Masyarakat sipil menilai Komisi Independen Pemilihan melanggar hukum dengan mengacuhkan UUPA sebagai dasar hukum Pilkada Aceh. “KIP secara berani menjalankan tahapan dengan memaksakan pilkada terus berjalan tanpa koridor hukum dan sesuai dengan solusi yang diberikan oleh pihak Mendagri.”
Ditambahkan, masyarakat sipil juga menilai tahapan pilkada telah melecehkan DPRA karena tak melibatkan DPRA sebagai institusi resmi Pemerintahan Aceh yang memiliki kekuatan hukum dan politik dalam melegitimasi pemerintahan Aceh.

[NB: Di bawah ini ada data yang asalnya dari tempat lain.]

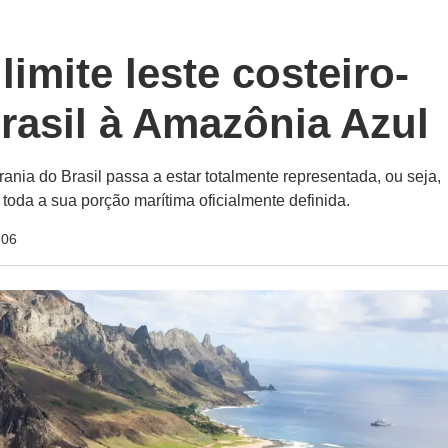
imite leste costeiro-
rasil à Amazônia Azul
nia do Brasil passa a estar totalmente representada, ou seja,
or toda a sua porção marítima oficialmente definida.
:06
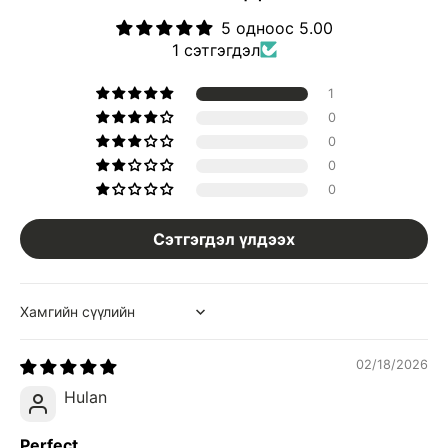
5 одноос 5.00
1 сэтгэгдэл
1
0
0
0
0
Сэтгэгдэл үлдээх
Sort by
02/18/2026
Hulan
Perfect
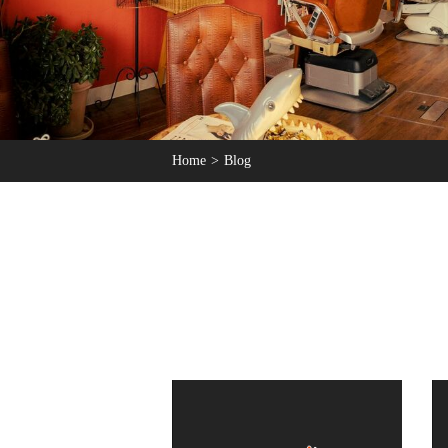
Home
Blog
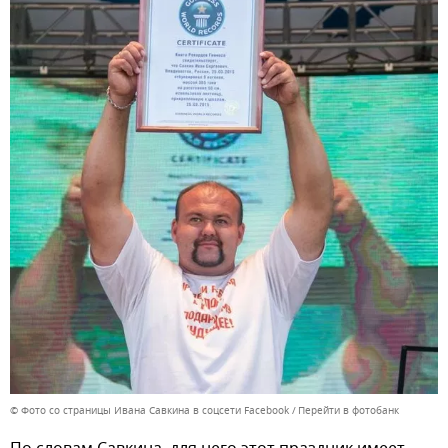
© Фото со страницы Ивана Савкина в соцсети Facebook
Перейти в фотобанк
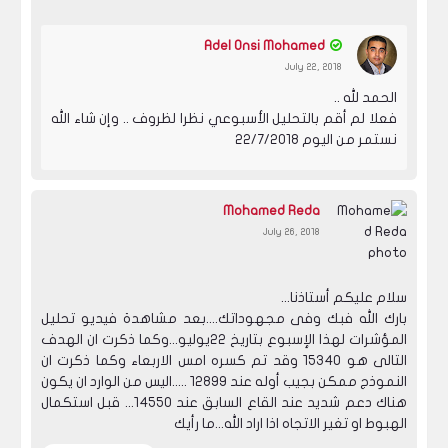
Adel Onsi Mohamed
July 22, 2018
الحمد لله ..
فعلا لم أقم بالتحليل الأسبوعي نظرا لظروف .. وإن شاء الله
نستمر من اليوم 22/7/2018
Mohamed Reda
July 26, 2018
سلام عليكم أستاذنا...
بارك الله فبك وفى مجهوداتك....بعد مشاهدة فيديو تحليل
المؤشرات لهذا الإسبوع بتاريخ ٢٢يوليو...وكما ذكرت ان الهدف
التالى هو ١٥٣٤٠ وقد تم كسره امس الاربعاء وكما ذكرت ان
النموذج ممكن بجيب أوله عند ١٢٨٩٩ .....اليس من الوارد ان يكون
هناك دعم شديد عند القاع السابق عند ١٤٥٥٠... قبل استكمال
الهبوط او تغير الاتجاه اذا اراد الله...ما رأيك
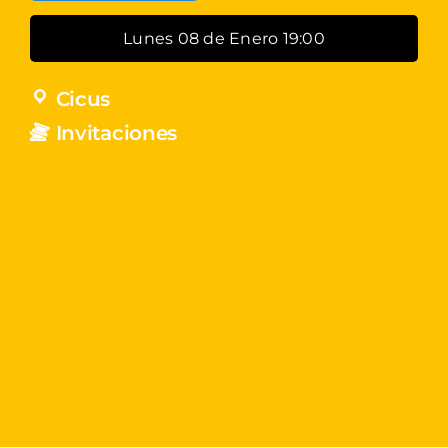
Lunes 08 de Enero 19:00
Cicus
Invitaciones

Masyarkat sipil menyatakan sikap akan menempuh jalur hukum untuk menggugat KIP di Pengadilan Tata Usaha Negara. Selain itu, “kami atas nama masyarakat sipil akan melakukan aksi massa apabila tahapan Pilkada tidak dihentikan dan Pemerintah Pusat tidak mengeluarkan kebijakan yang dapat memberikan solusi terbaik bagi konflik regulasi di Aceh.”
Masyarakat sipil juga meminta pihak berwajib yakni polisi memproses secara hukum tindak lanjut Pansus DPRA terhadap temuan-temuan dalam pilkada yang dilakukan oleh KIP.
Selain itu, Masyarakat Sipil Aceh menuntut Presiden SBY menerbitkan surat pembatalan tahapan Pilkada Aceh. Lalu, masyarakat sipil meminta Presiden menunjukkan penjabat Gubernur di Aceh hingga qanun dan dasar hukum diselesaikan untuk menjalankan Pilkada.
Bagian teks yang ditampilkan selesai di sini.